Community—and your business value—isn’t a 48-hour thing.

How do you think our event participants define what a successful event is? A “not bad” buffet? Conference rooms without lightning that doesn’t make everyone look like a vampire? Not even reliable on-site WiFi is what really delights them. Paying attention to those details is important, but at the heart of the matter, a high-quality event is about us delivering information and connections—real value—to the community when they need it.

We’ve grown significantly in how we can deliver for community. Events used to have a clear beginning and end: a daylong meeting, a weekend retreat, maybe a weeklong conference. Once the internet became a widespread and reliable tool, we added complementary webinars and networking meetups. This was so valuable that it is clear that a single event once a year cannot fulfill the needs of a community.

Now, we’re reexamining again.
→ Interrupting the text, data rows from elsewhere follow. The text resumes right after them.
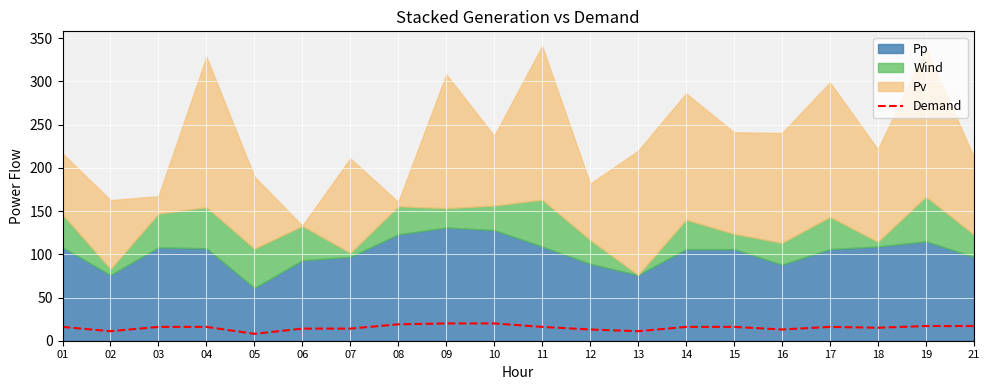

List the labels in order of value, smallest first.

05, 02, 13, 12, 16, 06, 07, 18, 01, 03, 04, 11, 14, 15, 17, 19, 21, 08, 09, 10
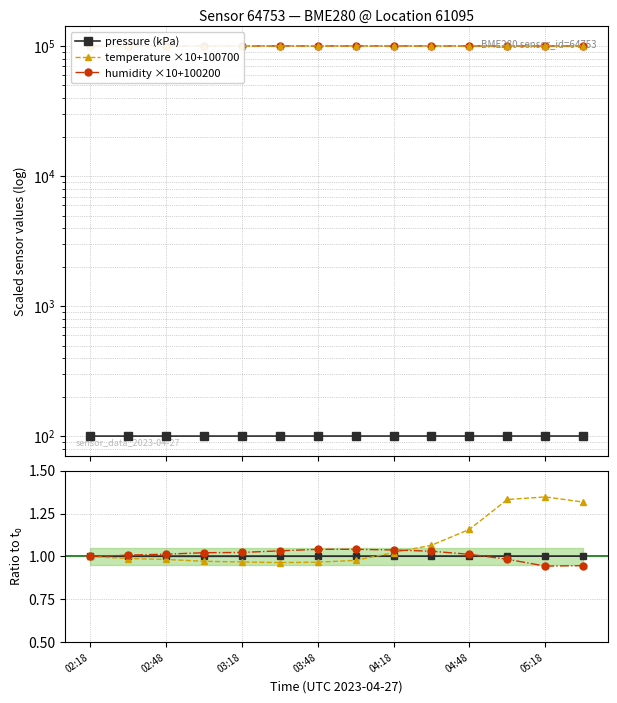

True or false: humidity ×10+100200 and temperature ×10+100700 cross at least once.

False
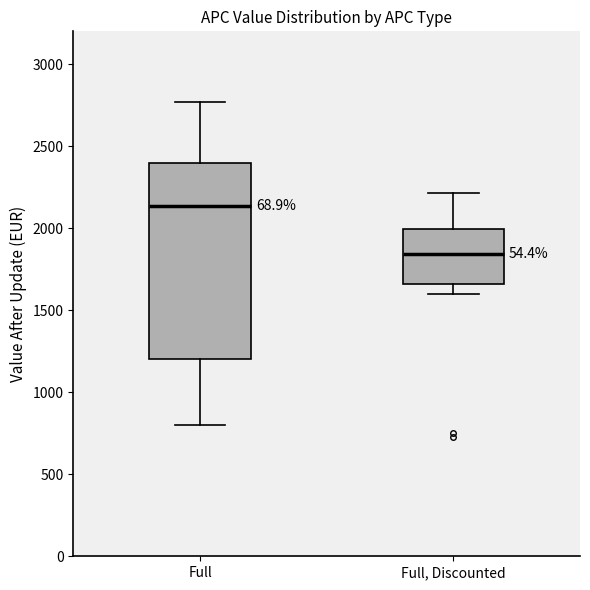

Which box has the lowest median line?

Full, Discounted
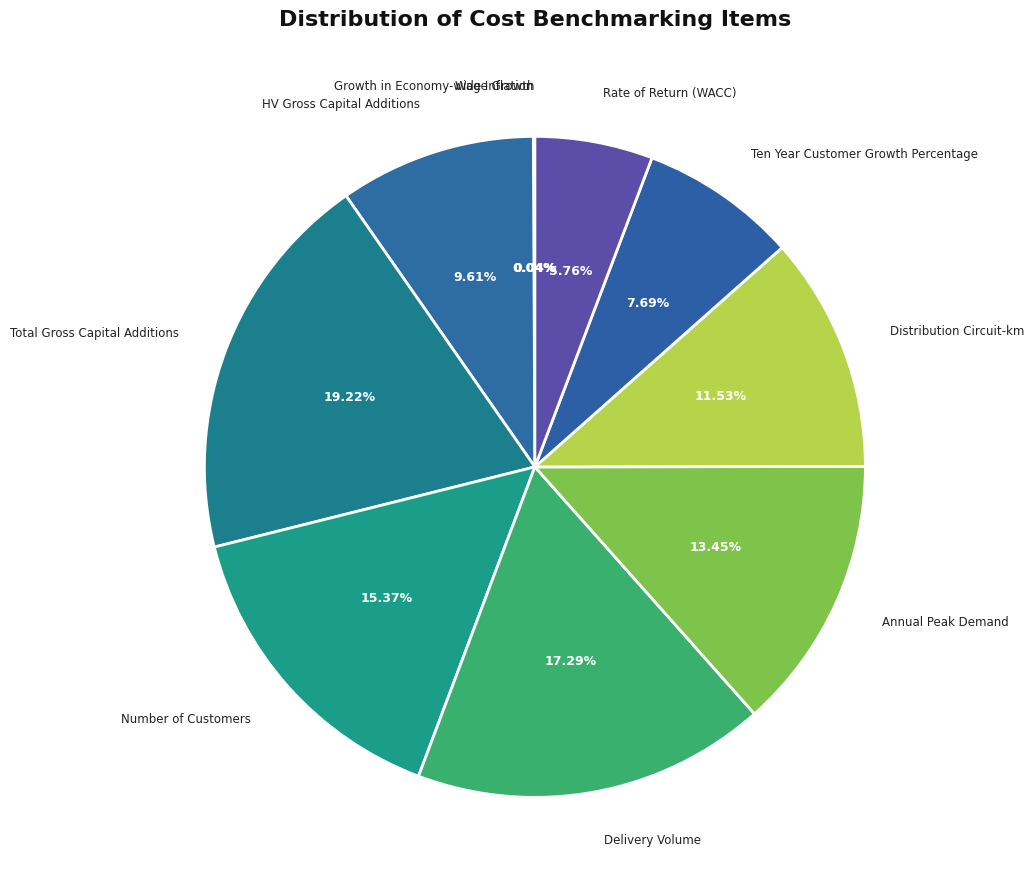

To the nearest percent, what percentage of the pie is Delivery Volume?

17%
Multiple events are great—except disparate platforms mean we’re not delivering a common experience to our attendees. True and lasting community happens when there is both regular and equal contact. Thanks to the event industry’s hybrid revolution, we can make it happen. Using a mix of in-person and virtual situations—e.g., trade shows, announcements, webinars, trainings—on a single platform, we reach everyone repeatedly and in a common way. We deliver information and connections when our community needs them, and we already have their attention when we want to drop something surprising.

These yearlong events don’t necessarily stretch January 1 to December 31 or fiscal year start to end. By “yearlong,” we mean an ongoing series that stretches over a substantial amount of time and whose diverse events are accessible as a common experience for a single, but hopefully growing, audience. These elements—ongoing, diverse, on a single platform for a single type of audience that is also accessible and inclusive to new like minds—turn your event from stagnant to transformational, your participants from an audience into a community, and the business your event promotes from transactional to substantive in your community’s lives.


Enjoy the benefits.

There are a lot of reasons to explore hosting a yearlong event. Here are just some.
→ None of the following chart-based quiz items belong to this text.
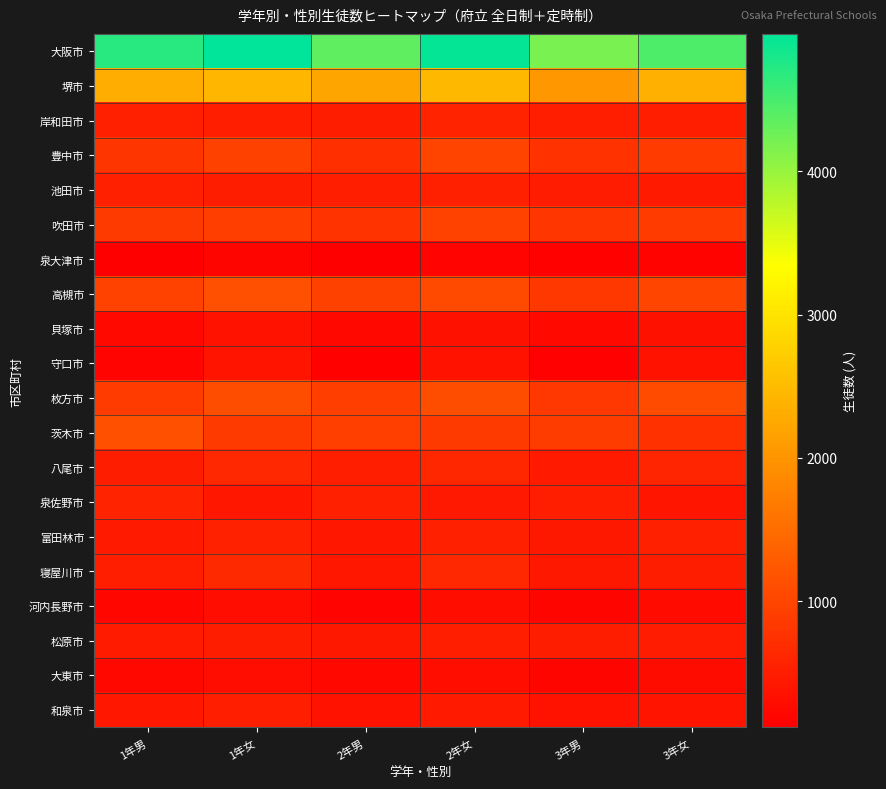

What is the total value across all series at 3年女?

16714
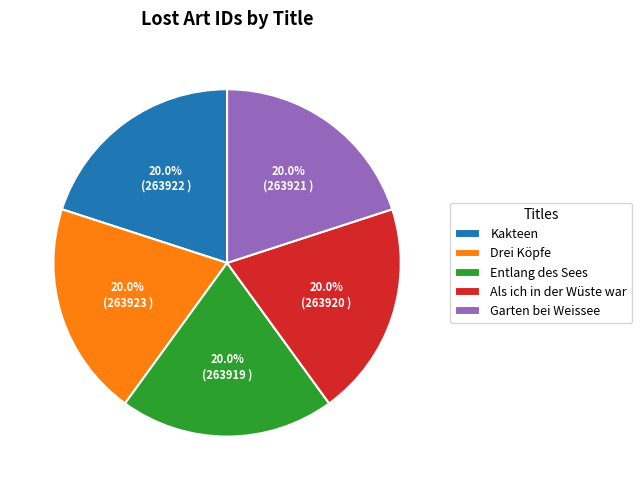

Combined, do Entlang des Sees and Drei Köpfe account for over 50%?

No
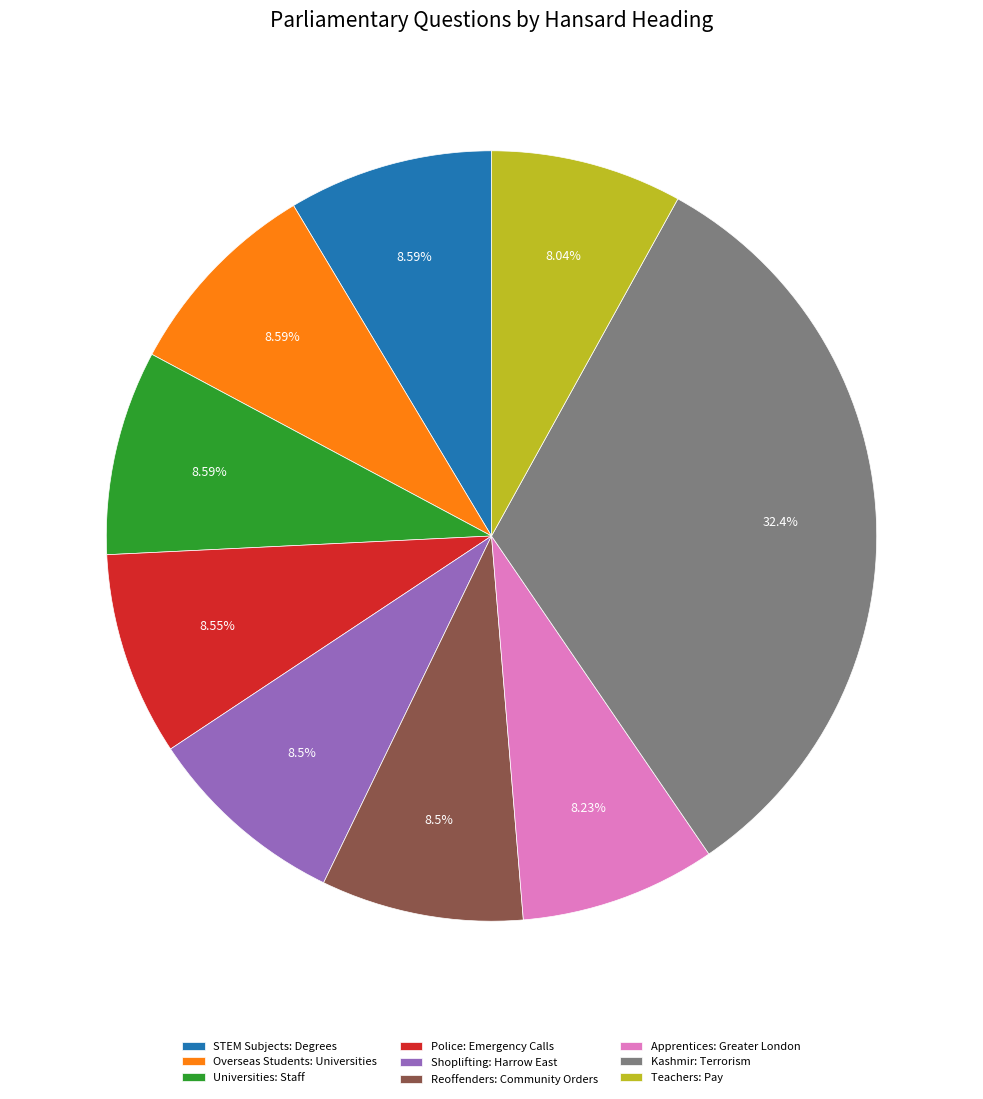

Does Teachers: Pay represent more than half of the total?

No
  • Single source of data: Each event you host generates its own set of data, which is valuable, but also time-consuming and labor-intensive to manage. Even though a year-round event is technically multiple events, it is experienced as one event, bound by the single participating community. Data from it allows you to quickly connect with hot leads that your sales team can quickly follow up.
  • More frequent engagement: You keep your relationships warm and increase your business value because your community is always active.
  • Single platform: By using one platform, you can quickly identify speakers who were popular and successful and repurpose their content, so your community is always connected with you and your extended team’s offerings.
  • Data-driven improvement: Each individual event is part of a whole. Data- and AI-driven recommendations based on user activity and engagement help you improve from week to week, not year to year as you might with the old way of annual gatherings.

Get started with these tips.

Keep these points in mind as you explore this new frontier in event management.
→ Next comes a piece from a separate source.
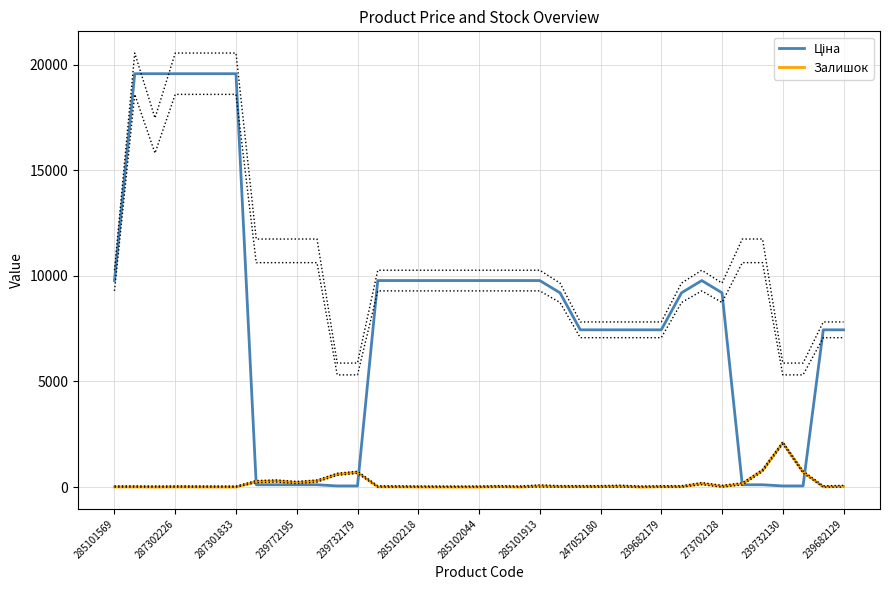

The value of Ціна at 285101913 is 148.5. True or false?

False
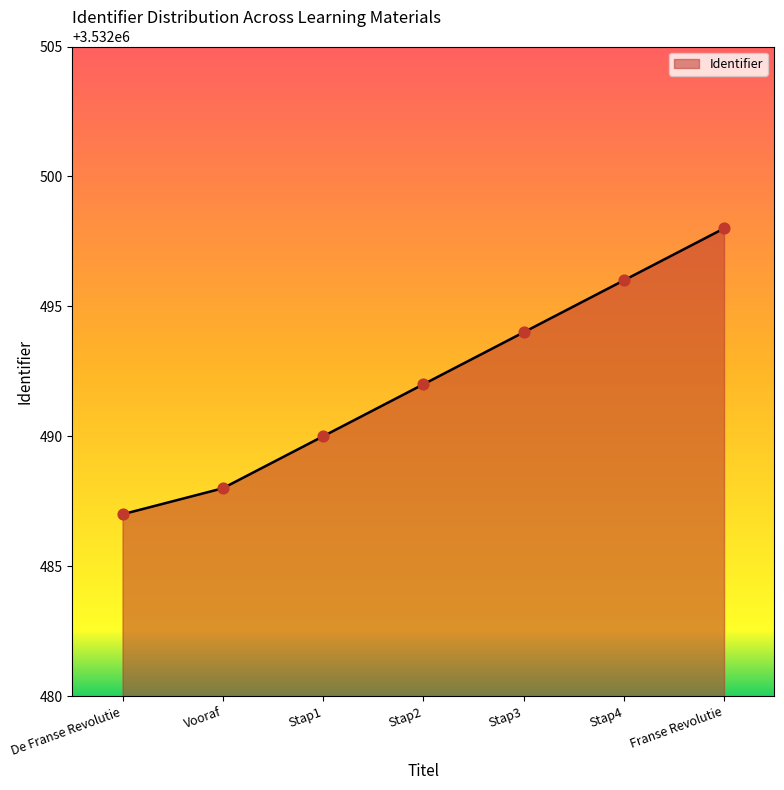

Between Stap3 and Stap2, which is larger?

Stap3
  • Align the cadence and type of events to the needs of your community and your business objectives. For example, if your community needs education and self-improvement, host a series of webinars, and do so frequently. If your community needs business connections, host intimate networking and meetings at a less frequent pace.
  • Plan for one or two bigger, cornerstone events, and use smaller events to lead into and build the hype for the larger events.
  • Remember that yearlong events are actually year-round communities, so make sure to create a place for your community to engage, share their feedback, and find what they need when they want it—always.
  • Be kind to your team. This level of consistent engagement can be taxing on the organizers, so reuse some of your best content. You also can break a longer session, seminar, or webinar into several smaller pieces and release each as its own installment.

Instead of a single event with lead up and follow up, imagine your job as fostering year-round community. Reimagine your events as one collective and improve them for stakeholders, VIPs, and participants alike.